I think that the basic method you're using to do these tests may have
additional overhead:

-- sort in ascending order.
CREATE FUNCTION test_orderby_asc( ) RETURNS int
AS $$
#print_strict_params on
DECLARE
gs int;
jk text;
BEGIN
SELECT string_4k, generate_series INTO jk, gs
FROM so order by string_4k, generate_series;

RETURN gs;
END
$$ LANGUAGE plpgsql;

Anyway, these test cases all remove much of the advantage of increased
cache efficiency. No comparisons are *ever* resolved using the
leading attribute, which calls into question why anyone would sort on
that. It's 512 bytes, so artificially makes the comparisons themselves
the bottleneck, as opposed to cache efficiency. You can't even fit the
second attribute in the same cacheline as the first in the "tuple
proper" (MinimalTuple).

You are using a 4MB work_mem setting, but you almost certainly have a
CPU with an L3 cache size that's a multiple of that, even with cheap
consumer grade hardware. You have 8GB of ram; a 4MB work_mem setting
is very small setting (I mean in an absolute sense, less so than
relative to the size of data, although especially relative to the
data).

You mentioned "CASE 3: RS is able to catchup with Qsort", which
doesn't make much sense to me. The only way I think that is possible
is by making the increased work_mem sufficient to have much longer
runs, because there is in fact somewhat of a correlation in the data,
and an increased work_mem makes the critical difference, allowing
perhaps one long run to be used -- there is now enough memory to
"juggle" tuples without ever needing to start a new run.

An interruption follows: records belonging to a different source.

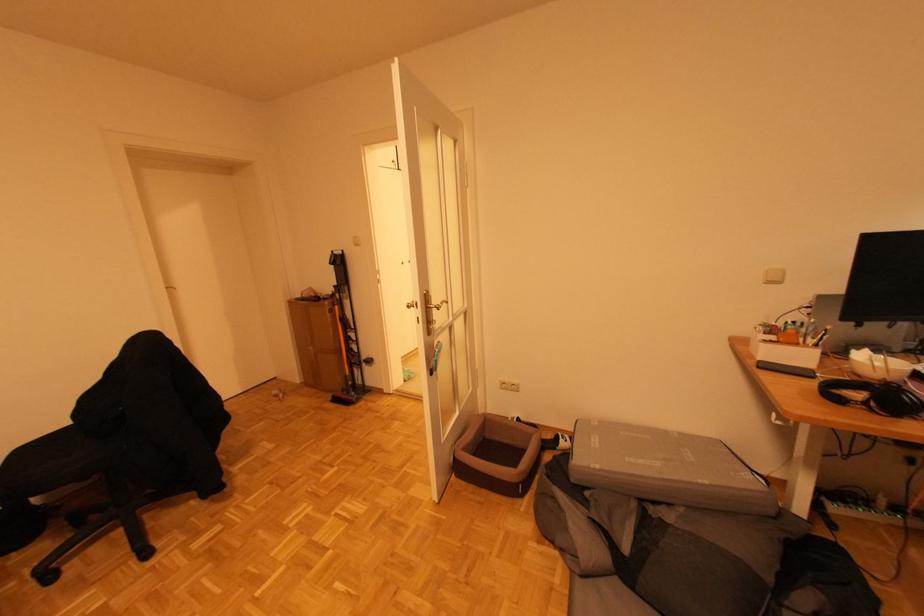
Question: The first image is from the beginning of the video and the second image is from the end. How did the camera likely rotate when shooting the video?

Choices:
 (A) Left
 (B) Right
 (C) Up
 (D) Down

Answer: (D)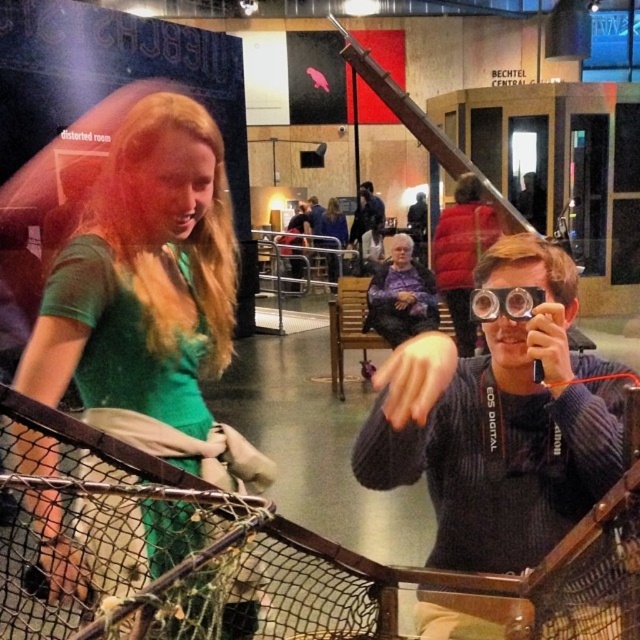
You are standing in the museum and want to touch the green matte shirt at center. Can you reach it without moving closer?

The green matte shirt at center is 36.15 inches away from the viewer, so yes, you can reach it without moving closer.

You are standing in the museum and see two points marked in the image. The first point is at coordinates point (164,250) and the second is at point (596,634). Which point is closer to you?

Point (164,250) is behind point (596,634), so the second point is closer to you.

You are a visitor in the museum and want to take a closer look at the exhibit. The green matte shirt at center and transparent plastic goggles at center are in your way. Which object should you move first to get a better view?

The green matte shirt at center is positioned under transparent plastic goggles at center, so you should move the transparent plastic goggles at center first to get a better view.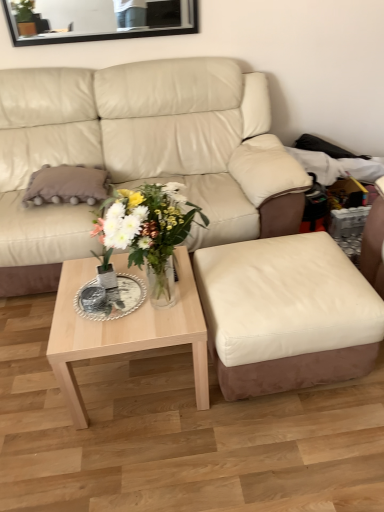
Image resolution: width=384 pixels, height=512 pixels. In order to click on vacant space that is to the left of clear glass vase at center in this screenshot , I will do `click(83, 313)`.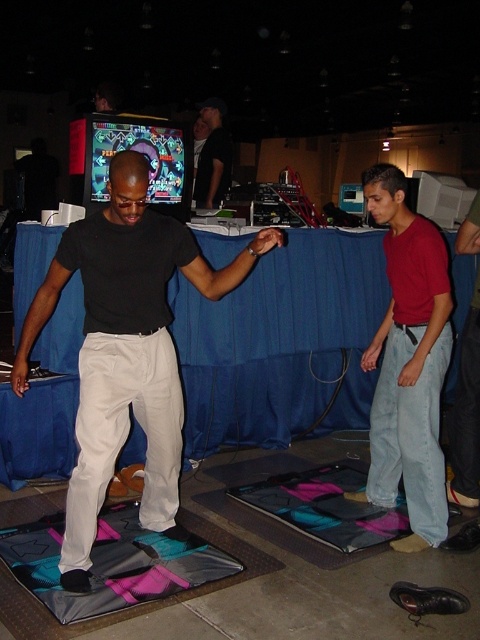
In the scene shown: Between matte black pants at center and teal fabric yoga mat at lower center, which one has less height?

teal fabric yoga mat at lower center is shorter.

Which of these two, matte black pants at center or teal fabric yoga mat at lower center, stands taller?

matte black pants at center

Image resolution: width=480 pixels, height=640 pixels. I want to click on matte black pants at center, so click(x=126, y=349).

Does denim jeans at center have a greater width compared to black t-shirt at center?

Yes, denim jeans at center is wider than black t-shirt at center.

Is point (434, 508) positioned behind point (207, 179)?

No, it is in front of (207, 179).

Does point (435, 364) lie in front of point (215, 148)?

Yes, point (435, 364) is in front of point (215, 148).

Where is `denim jeans at center`? The height and width of the screenshot is (640, 480). denim jeans at center is located at coordinates (408, 364).

Who is shorter, denim jeans at center or teal fabric yoga mat at lower center?

Standing shorter between the two is teal fabric yoga mat at lower center.

Describe the element at coordinates (408, 364) in the screenshot. I see `denim jeans at center` at that location.

Is point (400, 208) positioned before point (29, 604)?

That is False.

The width and height of the screenshot is (480, 640). I want to click on denim jeans at center, so (x=408, y=364).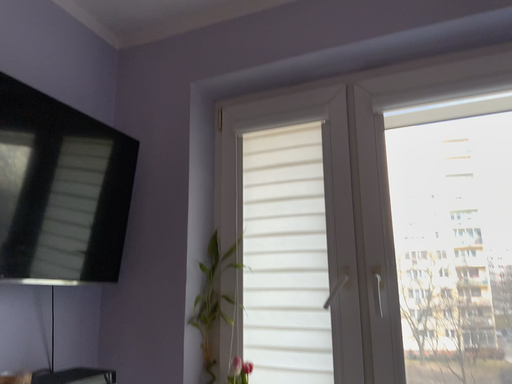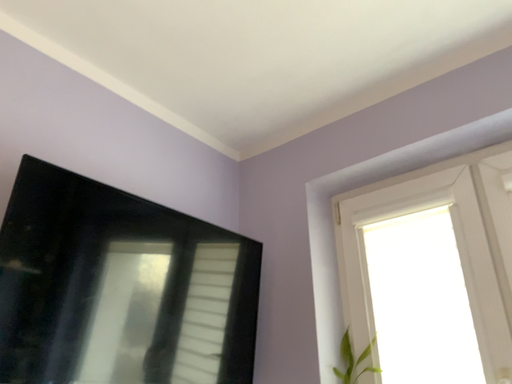
Question: How did the camera likely rotate when shooting the video?

Choices:
 (A) rotated downward
 (B) rotated upward

Answer: (B)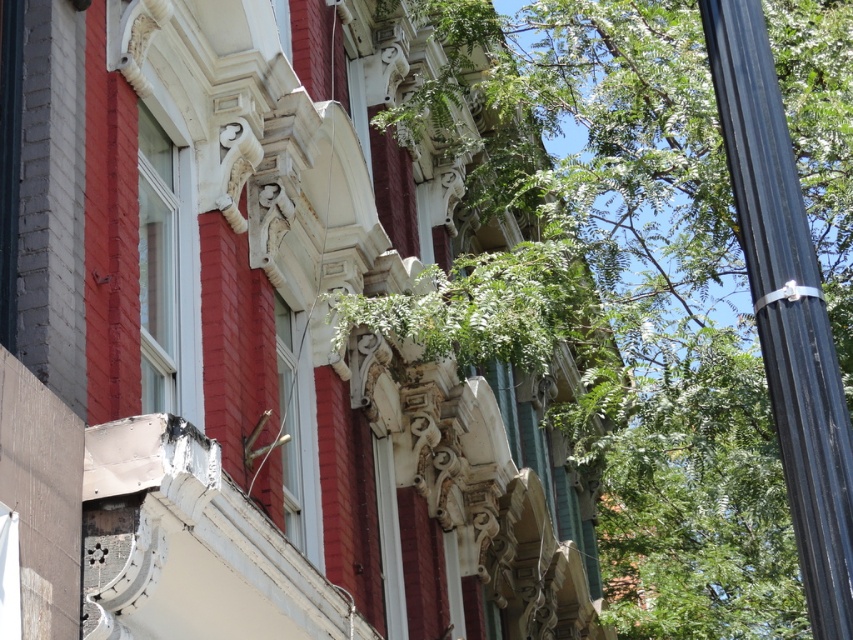
Who is positioned more to the right, green leafy tree at center or black metallic pole at right?

green leafy tree at center is more to the right.

Does green leafy tree at center have a greater width compared to black metallic pole at right?

Indeed, green leafy tree at center has a greater width compared to black metallic pole at right.

Is point (477, 276) positioned before point (792, 513)?

That is False.

I want to click on green leafy tree at center, so click(x=663, y=284).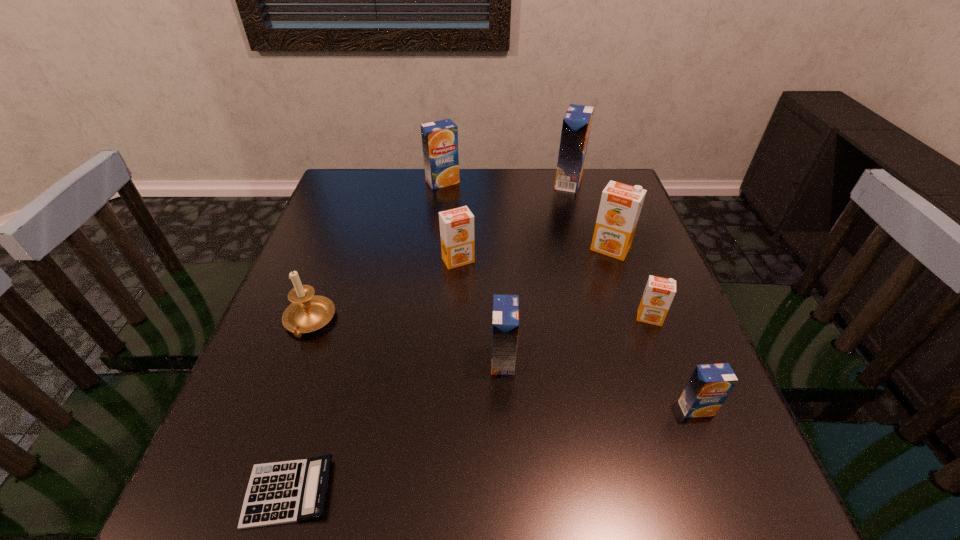
Identify the location of vacant position in the image that satisfies the following two spatial constraints: 1. on the front side of the biggest orange orange juice; 2. on the right side of the biggest blue orange_juice. (588, 249).

Find the location of `free location that satisfies the following two spatial constraints: 1. on the back side of the calculator; 2. on the left side of the second biggest orange orange juice`. free location that satisfies the following two spatial constraints: 1. on the back side of the calculator; 2. on the left side of the second biggest orange orange juice is located at coordinates tap(359, 260).

This screenshot has height=540, width=960. In order to click on free space that satisfies the following two spatial constraints: 1. on the back side of the second nearest object; 2. on the right side of the nearest object in this screenshot , I will do `click(314, 408)`.

This screenshot has height=540, width=960. I want to click on free region that satisfies the following two spatial constraints: 1. on the front side of the nearest blue orange_juice; 2. on the left side of the biggest orange orange juice, so click(x=664, y=408).

Find the location of a particular element. This screenshot has width=960, height=540. free space that satisfies the following two spatial constraints: 1. on the front side of the rightmost blue orange_juice; 2. on the left side of the biggest orange orange juice is located at coordinates (664, 408).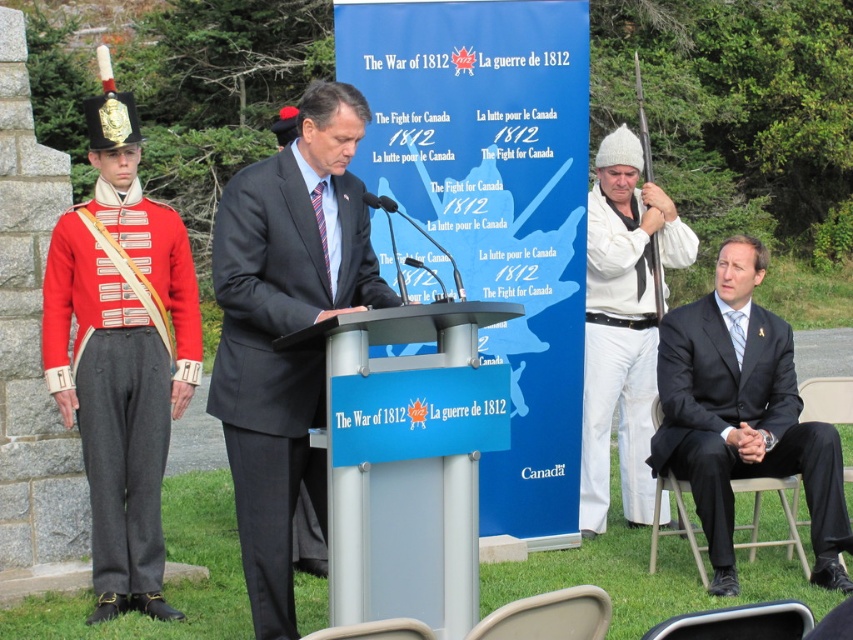
Question: Among these points, which one is farthest from the camera?

Choices:
 (A) (683, 429)
 (B) (370, 362)
 (C) (238, 464)

Answer: (A)

Question: Which is farther from the metallic silver podium at center?

Choices:
 (A) black suit at right
 (B) dark gray suit at center
 (C) red wool uniform at left

Answer: (A)

Question: Is the position of metallic silver podium at center less distant than that of white woolen hat at right?

Choices:
 (A) no
 (B) yes

Answer: (B)

Question: Observing the image, what is the correct spatial positioning of dark gray suit at center in reference to metallic silver podium at center?

Choices:
 (A) below
 (B) above

Answer: (B)

Question: Which object is closer to the camera taking this photo?

Choices:
 (A) dark gray suit at center
 (B) black suit at right
 (C) metallic silver podium at center
 (D) white woolen hat at right

Answer: (C)

Question: Is the position of metallic silver podium at center less distant than that of black suit at right?

Choices:
 (A) yes
 (B) no

Answer: (A)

But, how
could that be? You said case 3 was totally random data, so I'd only
expect incremental improvement. It could also be some weird effect
from polyphase merge. A discontinuity.

I also don't understand why the patch ("Qsort") can be so much slower
between case 1 and case 3 on 3.5GB+ sizes, but not the 1.7GB size.
Even leaving aside the differences between "RS" and "Qsort", it makes
no sense to me that *both* are faster with random data ("CASE 3") than
with presorted data ("CASE 1").

Another weird thing is that the traditional best case for replacement
selection ("RS") is a strong correlation, and a traditional worst case
is an inverse correlation, where run size is bound strictly by memory.
But you show just the opposite here -- the inverse correlation is
faster with RS in the 1.7 GB data case. So, I have no idea what's
going on here, and find it all very confusing.

In order for these numbers to be useful, they need more detail --
"trace_sort" output. There are enough confounding factors in general,
and especially here, that not having that information makes raw
numbers very difficult to interpret.

> I think for long keys both old (RS) and new (Qsort) sort method has its own characteristics
> based on data distribution. I think work_mem is the key If properly set new method(Qsort) will
> be able to fit most of the cases. If work_mem is not tuned right it, there are cases it can regress.

work_mem is impossible to tune right with replacement selection.
That's a key advantage of the proposed new approach.